Seçilen metin »

"""

Brüksel’deki patlamalar Ankara’da son canlı bomba cinayetindeki mesajı hatırlattı: Siz bizim merkezimize girerseniz, biz de sizinkine gireriz… Terörün tek bir yerden yönetildiği türünden kolaycı yaklaşımlara kapılmaya gerek yok. Küresel bir dünyada yaşıyoruz ve herkes birbirinden ‘öğreniyor’. Kurulu düzenle şiddet mücadelesine girenlerin ortak araçlar ve yöntemler kullanması doğal. Bu durum terörün küresel bir planda ele alınması gerekliliğini ortaya koyduğu kadar, her ülkenin kendisini bir ‘terör çekim merkezi’ olmaktan çıkarmak için kafa yormak zorunda olduğunu da söylüyor.

"""

Yazılı görev 1 » Satırların en başından "subtitle Breakdown of" geçen satıra kadar olan kısmı, iki ucu da dahil, hiç değiştirmeden yeniden yazın.
Satırların bu metinle hiçbir ilgisi yok.

Verilen bilgiler »

"""

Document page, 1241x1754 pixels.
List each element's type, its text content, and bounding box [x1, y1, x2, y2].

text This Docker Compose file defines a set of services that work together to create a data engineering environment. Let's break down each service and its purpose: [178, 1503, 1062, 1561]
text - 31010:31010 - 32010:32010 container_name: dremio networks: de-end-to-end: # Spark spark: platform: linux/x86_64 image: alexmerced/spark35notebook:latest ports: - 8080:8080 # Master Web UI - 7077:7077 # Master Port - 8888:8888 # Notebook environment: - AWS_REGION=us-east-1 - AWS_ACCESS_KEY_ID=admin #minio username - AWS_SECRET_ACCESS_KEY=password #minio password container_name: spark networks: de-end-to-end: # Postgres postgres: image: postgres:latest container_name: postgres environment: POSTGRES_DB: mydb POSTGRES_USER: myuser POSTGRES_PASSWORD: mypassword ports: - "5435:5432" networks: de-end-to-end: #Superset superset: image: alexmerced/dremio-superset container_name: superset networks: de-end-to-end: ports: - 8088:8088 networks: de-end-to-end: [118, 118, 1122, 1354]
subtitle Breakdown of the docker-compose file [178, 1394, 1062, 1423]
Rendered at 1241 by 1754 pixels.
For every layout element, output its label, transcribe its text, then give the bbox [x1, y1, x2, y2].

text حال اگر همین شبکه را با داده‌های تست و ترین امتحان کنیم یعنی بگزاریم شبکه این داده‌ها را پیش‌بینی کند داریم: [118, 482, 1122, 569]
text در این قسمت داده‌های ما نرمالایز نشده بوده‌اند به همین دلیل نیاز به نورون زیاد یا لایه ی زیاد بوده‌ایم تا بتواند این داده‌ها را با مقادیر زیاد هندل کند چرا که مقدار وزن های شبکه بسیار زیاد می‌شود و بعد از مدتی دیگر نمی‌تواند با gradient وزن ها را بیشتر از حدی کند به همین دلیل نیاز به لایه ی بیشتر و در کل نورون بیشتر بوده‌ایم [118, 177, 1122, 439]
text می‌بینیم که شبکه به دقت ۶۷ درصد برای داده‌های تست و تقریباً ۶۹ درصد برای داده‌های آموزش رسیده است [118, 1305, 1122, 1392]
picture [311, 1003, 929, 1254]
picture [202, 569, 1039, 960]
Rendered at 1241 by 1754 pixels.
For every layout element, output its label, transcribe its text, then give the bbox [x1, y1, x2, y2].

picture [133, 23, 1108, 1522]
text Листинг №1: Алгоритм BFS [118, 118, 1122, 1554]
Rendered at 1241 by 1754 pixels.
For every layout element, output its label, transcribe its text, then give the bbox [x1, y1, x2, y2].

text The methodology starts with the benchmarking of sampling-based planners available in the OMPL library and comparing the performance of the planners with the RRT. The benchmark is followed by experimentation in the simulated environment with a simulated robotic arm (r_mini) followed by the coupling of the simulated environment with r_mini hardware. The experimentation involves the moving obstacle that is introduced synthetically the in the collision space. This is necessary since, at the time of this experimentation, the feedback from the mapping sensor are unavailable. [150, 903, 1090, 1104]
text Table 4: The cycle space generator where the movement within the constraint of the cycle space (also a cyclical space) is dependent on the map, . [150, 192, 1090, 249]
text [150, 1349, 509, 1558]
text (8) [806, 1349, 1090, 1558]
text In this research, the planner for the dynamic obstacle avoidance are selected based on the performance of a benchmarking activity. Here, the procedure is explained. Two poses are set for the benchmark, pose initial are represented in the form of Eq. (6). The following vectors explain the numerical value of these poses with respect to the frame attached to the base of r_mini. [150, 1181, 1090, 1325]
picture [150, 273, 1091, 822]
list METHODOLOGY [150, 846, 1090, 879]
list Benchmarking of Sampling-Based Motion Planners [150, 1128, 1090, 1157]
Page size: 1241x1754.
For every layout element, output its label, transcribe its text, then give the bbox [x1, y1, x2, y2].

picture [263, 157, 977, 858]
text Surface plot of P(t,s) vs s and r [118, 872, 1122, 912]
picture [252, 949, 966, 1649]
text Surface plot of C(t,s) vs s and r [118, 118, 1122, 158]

"""

Yazılı görev 2 » Seçilen metne göre, kurulu düzenle şiddet mücadelesine girenlerin ne yapması doğal?

Tam çıktı 1 »
Document page, 1241x1754 pixels.
List each element's type, its text content, and bounding box [x1, y1, x2, y2].

text This Docker Compose file defines a set of services that work together to create a data engineering environment. Let's break down each service and its purpose: [178, 1503, 1062, 1561]
text - 31010:31010 - 32010:32010 container_name: dremio networks: de-end-to-end: # Spark spark: platform: linux/x86_64 image: alexmerced/spark35notebook:latest ports: - 8080:8080 # Master Web UI - 7077:7077 # Master Port - 8888:8888 # Notebook environment: - AWS_REGION=us-east-1 - AWS_ACCESS_KEY_ID=admin #minio username - AWS_SECRET_ACCESS_KEY=password #minio password container_name: spark networks: de-end-to-end: # Postgres postgres: image: postgres:latest container_name: postgres environment: POSTGRES_DB: mydb POSTGRES_USER: myuser POSTGRES_PASSWORD: mypassword ports: - "5435:5432" networks: de-end-to-end: #Superset superset: image: alexmerced/dremio-superset container_name: superset networks: de-end-to-end: ports: - 8088:8088 networks: de-end-to-end: [118, 118, 1122, 1354]
subtitle Breakdown of the docker-compose file [178, 1394, 1062, 1423]

Tam çıktı 2 » Ortak araçlar ve yöntemler kullanmaları.